Page extract:

......

Does the FDA overregulate devices? Experts weigh in

Opinions are all over the map when it comes to whether the FDA regulates medical devices too strictly or too loosely. Those favoring more regulation point to infamous examples like metal on metal hips and faulty defibrillator leads. Power morcellators and duodenoscopes are the latest additions to that list. Industry and others who favor faster access note that in Europe, many advanced devices are made available years before they are commercialized in the U.S.

The conflicting opinions and evidence reflect the complexity of the task facing the FDA and its device arm, CDRH. The Wall Street Journal convened three experts for a roundtable discussion about device regulation.

Dr. Rita Redberg, UCSF

Cardiology professor Dr. Rita Redberg of the University of California, San Francisco, favors stricter FDA regulation.

"As a cardiologist taking care of patients every week, I see too many whose lives have been harmed and who have suffered greatly from untested or inappropriate devices," she said, referring to the Premarket Approval (PMA) pathway. "And that doesn't begin to address the billions of dollars these devices add to health-care bills. Only a few percent of all devices on the U.S. market go though the only pathway that requires any clinical data. And even that most-stringent pathway doesn't require two randomized clinical trials."

Meanwhile, former FDA deputy commissioner and resident fellow at the American Enterprise Institute, Scott Gottlieb, disagrees. He said that the agency shouldn't regulate medical devices like drugs, and noted that subjecting patients to "sham" surgeries involving placebo devices subjects them to unnecessary risks but none of the benefits.

Scott Gottlieb

Note that the medical device approval pathway is less arduous than that for drugs. Manufacturers of combination products frequently fight with the FDA when the agency decides to regulate the candidate product through one of the drug approval pathways.

Bradley Merrill Thompson, device attorney with Washington's Epstein, Becker & Green, said the use of sham surgeries is not an example of FDA overregulation because they were conducted at the request of the company being regulated. As such, sham surgeries are not often conducted in medical device clinical trials.

The often-cited failure of a Medtronic's ($MDT) Fidelis defibrillator lead, which lead to multiple patient deaths, occurred 8 years ago, Thompson noted, saying "the fact you need to go back that far speaks to the overall robustness of the FDA process."

And in spite of harm caused by some devices like power morcellators, which can spread hidden preexisting cancer throughout the body, patients can be harmed by excessive regulation as well.

......

(Data entries)
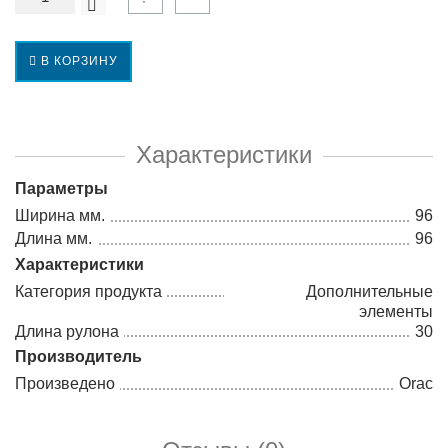
В КОРЗИНУ
Характеристики
Параметры
Ширина мм.
96
Длина мм.
96
Характеристики
Категория продукта
Дополнительные
элементы
Длина рулона
30
Производитель
Произведено
Orac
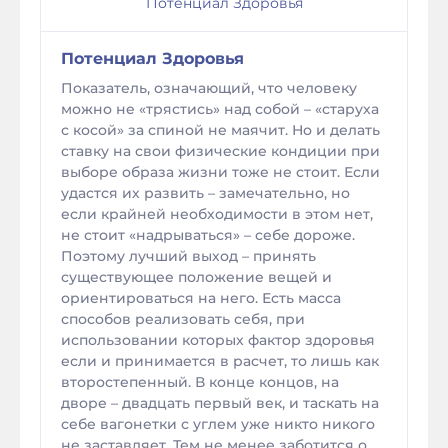
Потенциал Здоровья
Потенциал Здоровья
Показатель, означающий, что человеку
можно не «трястись» над собой – «старуха
с косой» за спиной не маячит. Но и делать
ставку на свои физические кондиции при
выборе образа жизни тоже не стоит. Если
удастся их развить – замечательно, но
если крайней необходимости в этом нет,
не стоит «надрываться» – себе дороже.
Поэтому лучший выход – принять
существующее положение вещей и
ориентироваться на него. Есть масса
способов реализовать себя, при
использовании которых фактор здоровья
если и принимается в расчет, то лишь как
второстепенный. В конце концов, на
дворе – двадцать первый век, и таскать на
себе вагонетки с углем уже никто никого
не заставляет. Тем не менее заботится о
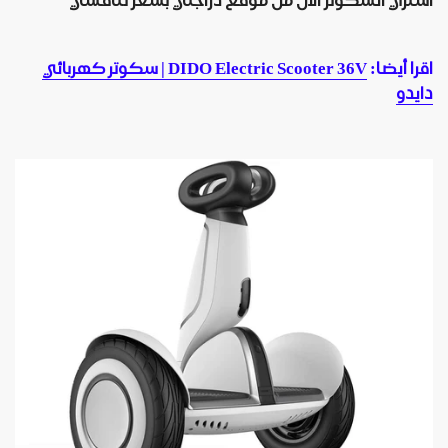
اقرا أيضا:
DIDO Electric Scooter 36V | سكوتر كهربائي
دايدو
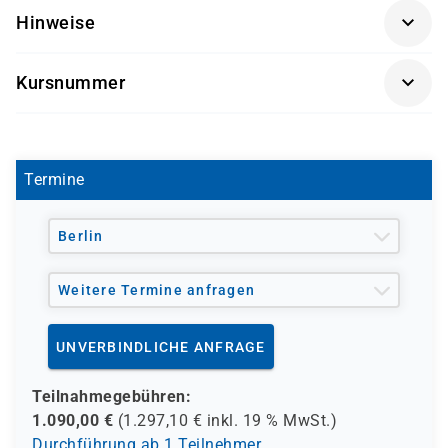
fortgeschrittene Kenntnisse in Excel
Hinweise
die ihr Wissen zertifizieren wollen.
Getränke und Snacks sind im Seminarpreis enthalten.
Kursnummer
MO-201
Termine
Berlin
Weitere Termine anfragen
UNVERBINDLICHE ANFRAGE
Teilnahmegebühren:
1.090,00
€
(
1.297,10
€ inkl.
19 %
MwSt.)
Durchführung ab 1 Teilnehmer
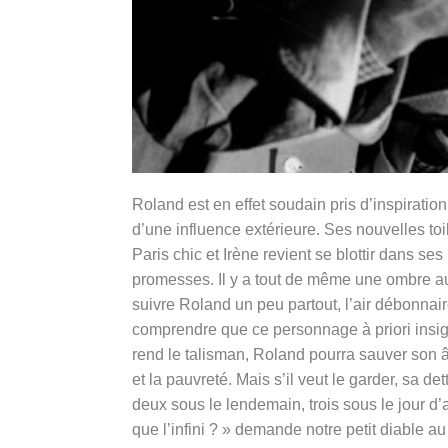
Roland est en effet soudain pris d’inspirati
d’une influence extérieure. Ses nouvelles to
Paris chic et Irène revient se blottir dans s
promesses. Il y a tout de même une ombre au
suivre Roland un peu partout, l’air débonnai
comprendre que ce personnage à priori insigni
rend le talisman, Roland pourra sauver son â
et la pauvreté. Mais s’il veut le garder, sa de
deux sous le lendemain, trois sous le jour d’a
que l’infini ? » demande notre petit diable au 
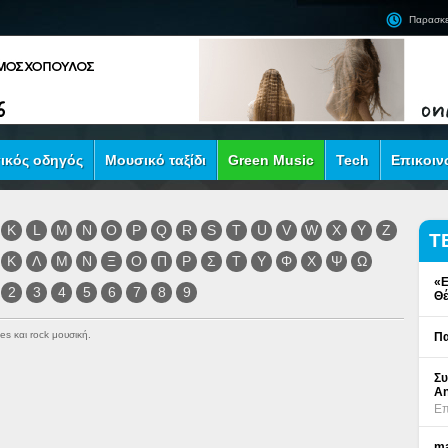
Παρασκε
ικός οδηγός
Μουσικό ταξίδι
Green Music
Tech
Επικοιν
K
L
M
N
O
P
Q
R
S
T
U
V
W
X
Y
Z
Τ
Κ
Λ
Μ
Ν
Ξ
Ο
Π
Ρ
Σ
Τ
Υ
Φ
Χ
Ψ
Ω
«Ε
2
3
4
5
6
7
8
9
Θέ
es και rock μουσική.
Πα
Συ
An
Επ
ma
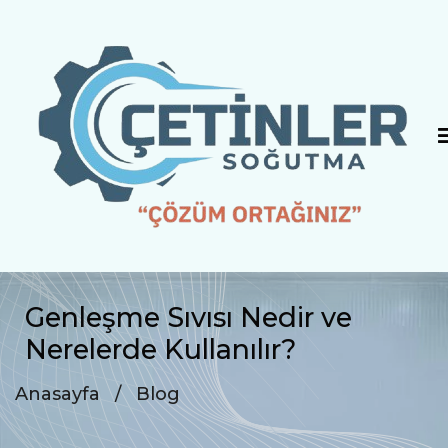
Genleşme Sıvısı Nedir ve
Nerelerde Kullanılır?
Anasayfa
/
Blog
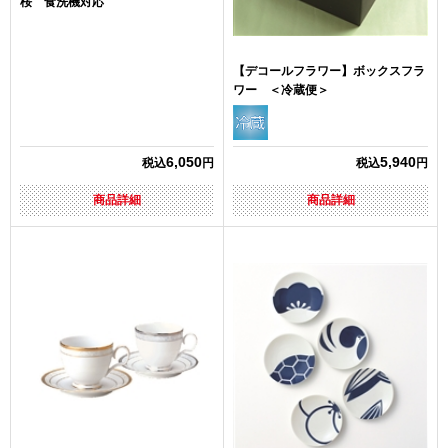
桜 食洗機対応
【デコールフラワー】ボックスフラ
ワー ＜冷蔵便＞
6,050
5,940
税込
円
税込
円
商品詳細
商品詳細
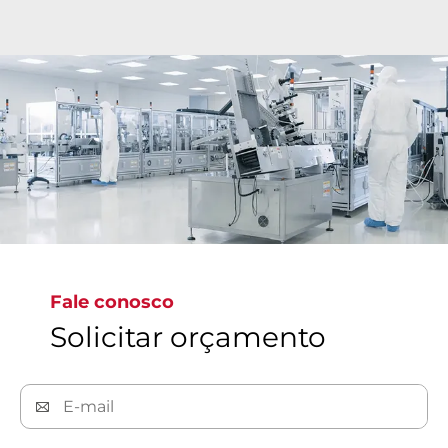
A Bray fornece soluções inovadoras de válvulas
para empresas farmacêuticas e de biotecnologia,
aumentando a eficiência e a agilidade, ao mesmo
tempo que reduz os custos em um cenário
competitivo.
Fale conosco
Solicitar orçamento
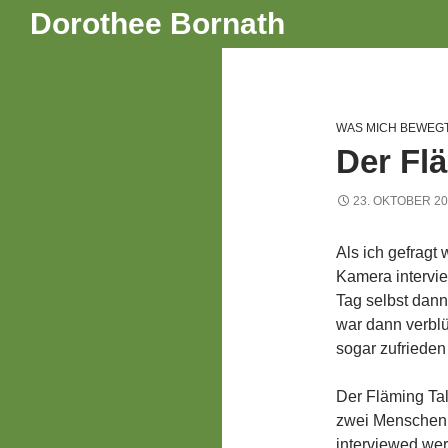
Suchen
Dorothee Bornath
Zum
Inhalt
springen
WAS MICH BEWEG
Der Fl
23. OKTOBER 2
Als ich gefragt 
Kamera intervie
Tag selbst dann
war dann verbl
sogar zufrieden
Der Fläming Tal
zwei Menschen 
interviewed we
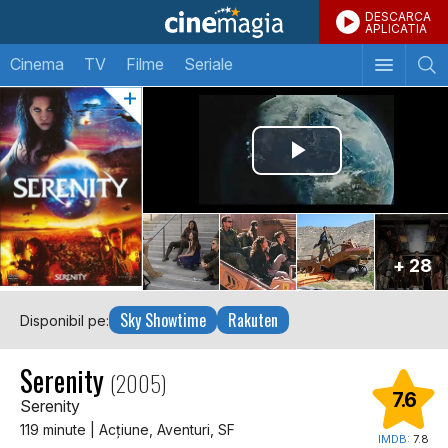
DESCARCA
APLICATIA
Cinema
TV
Filme
Seriale
+ 28
Sky Showtime
Rakuten
Disponibil pe:
Serenity
(2005)
7.6
Serenity
119 minute | Acţiune, Aventuri, SF
IMDB:
7.8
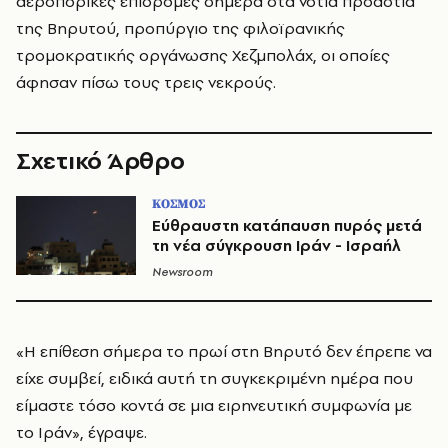
αεροπορικές επιδρομές σήμερα στα νότια προάστια
της Βηρυτού, προπύργιο της φιλοϊρανικής
τρομοκρατικής οργάνωσης Χεζμπολάχ, οι οποίες
άφησαν πίσω τους τρεις νεκρούς.
Σχετικό Άρθρο
ΚΟΣΜΟΣ
Εύθραυστη κατάπαυση πυρός μετά
τη νέα σύγκρουση Ιράν - Ισραήλ
Newsroom
«Η επίθεση σήμερα το πρωί στη Βηρυτό δεν έπρεπε να
είχε συμβεί, ειδικά αυτή τη συγκεκριμένη ημέρα που
είμαστε τόσο κοντά σε μια ειρηνευτική συμφωνία με
το Ιράν», έγραψε.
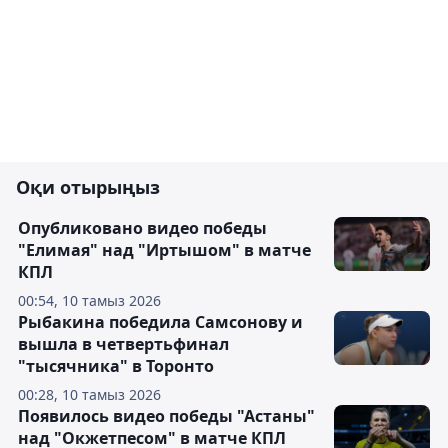
Оқи отырыңыз
Опубликовано видео победы
"Елимая" над "Иртышом" в матче
КПЛ
00:54, 10 тамыз 2026
Рыбакина победила Самсонову и
вышла в четвертьфинал
"тысячника" в Торонто
00:28, 10 тамыз 2026
Появилось видео победы "Астаны"
над "Окжетпесом" в матче КПЛ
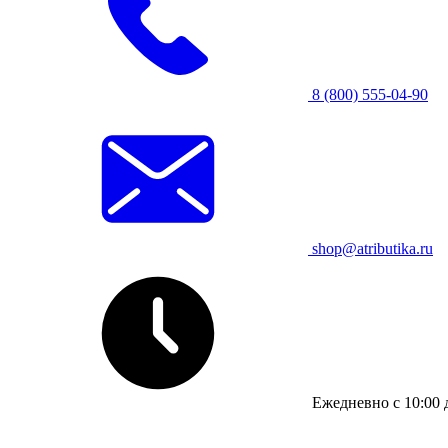
8 (800) 555-04-90
shop@atributika.ru
Ежедневно с 10:00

......

Using the information:
(a) List each expert quoted in the FDA device-regulation article, along with the affiliation or position the article gives for that person.
(b) Answer these questions from the FDA device-regulation article:
(i) Which publication convened the roundtable discussion?
(ii) According to Thompson, how long ago did the Fidelis defibrillator lead failure occur?
(iii) What can power morcellators do, according to the article?
(c) Transcribe the FDA device-regulation article from "Does the FDA" up to and including "stricter FDA regulation.".

Outputs for the tasks:
(a)
Dr. Rita Redberg: cardiology professor at the University of California, San Francisco
Scott Gottlieb: former FDA deputy commissioner and resident fellow at the American Enterprise Institute
Bradley Merrill Thompson: device attorney with Washington's Epstein, Becker & Green

(b)
(i) The Wall Street Journal
(ii) 8 years ago
(iii) They can spread hidden preexisting cancer throughout the body.

(c)
Does the FDA overregulate devices? Experts weigh in

Opinions are all over the map when it comes to whether the FDA regulates medical devices too strictly or too loosely. Those favoring more regulation point to infamous examples like metal on metal hips and faulty defibrillator leads. Power morcellators and duodenoscopes are the latest additions to that list. Industry and others who favor faster access note that in Europe, many advanced devices are made available years before they are commercialized in the U.S.

The conflicting opinions and evidence reflect the complexity of the task facing the FDA and its device arm, CDRH. The Wall Street Journal convened three experts for a roundtable discussion about device regulation.

Dr. Rita Redberg, UCSF

Cardiology professor Dr. Rita Redberg of the University of California, San Francisco, favors stricter FDA regulation.